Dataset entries
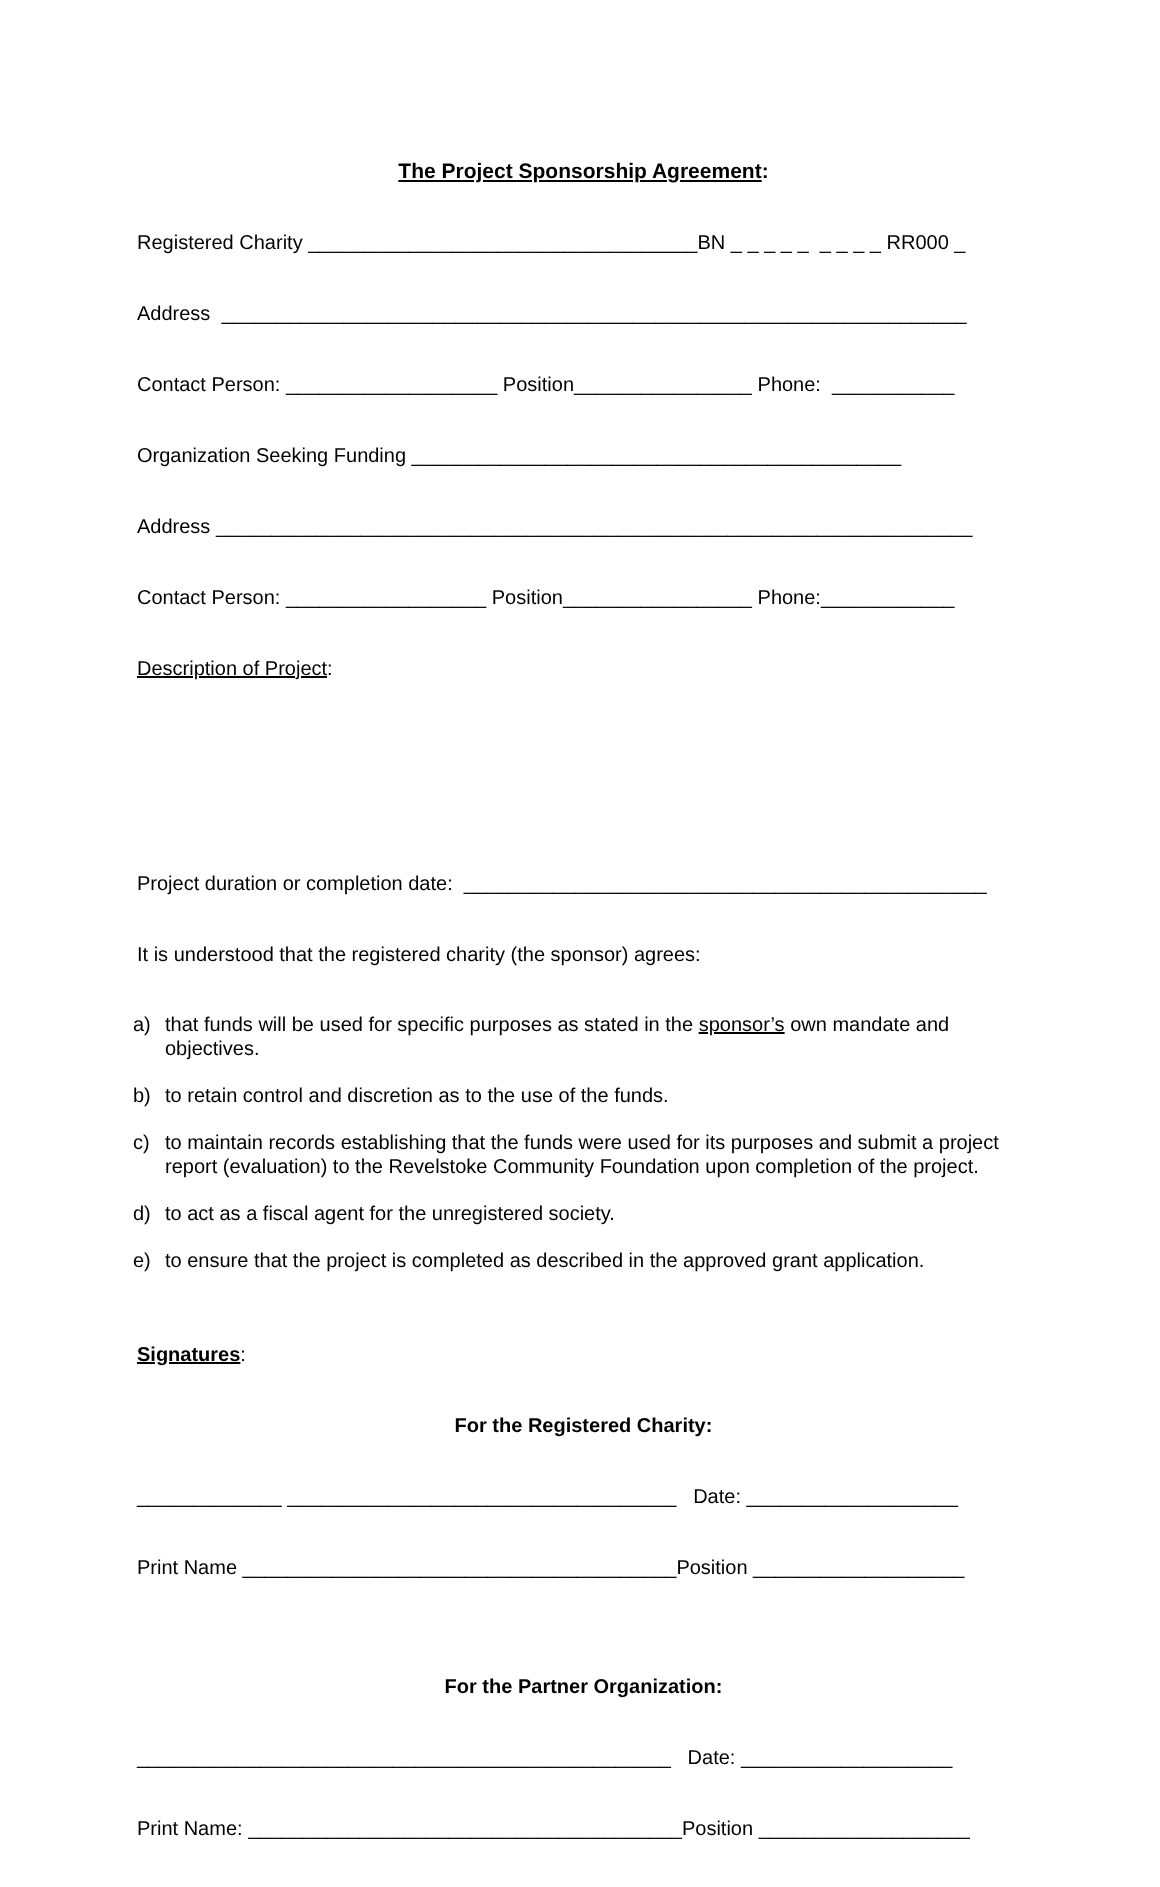The Project Sponsorship Agreement:
Registered Charity ___________________________________BN _ _ _ _ _ _ _ _ _ RR000 _
Address ___________________________________________________________________
Contact Person: ___________________ Position________________ Phone: ___________
Organization Seeking Funding ____________________________________________
Address ____________________________________________________________________
Contact Person: __________________ Position_________________ Phone:____________
Description of Project:
Project duration or completion date: _______________________________________________
It is understood that the registered charity (the sponsor) agrees:
a) that funds will be used for specific purposes as stated in the sponsor’s own mandate and objectives.
b) to retain control and discretion as to the use of the funds.
c) to maintain records establishing that the funds were used for its purposes and submit a project report (evaluation) to the Revelstoke Community Foundation upon completion of the project.
d) to act as a fiscal agent for the unregistered society.
e) to ensure that the project is completed as described in the approved grant application.
Signatures:
For the Registered Charity:
_____________ ___________________________________ Date: ___________________
Print Name _______________________________________Position ___________________
For the Partner Organization:
________________________________________________ Date: ___________________
Print Name: _______________________________________Position ___________________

### WHAT YOU SHOULD DO:
Reproduce exactly the stretch of lines that starts at the one containing "For the Partner" and ends with the final line of the data, including both ends and nothing more.

### WRITTEN REPLY:
For the Partner Organization:
________________________________________________ Date: ___________________
Print Name: _______________________________________Position ___________________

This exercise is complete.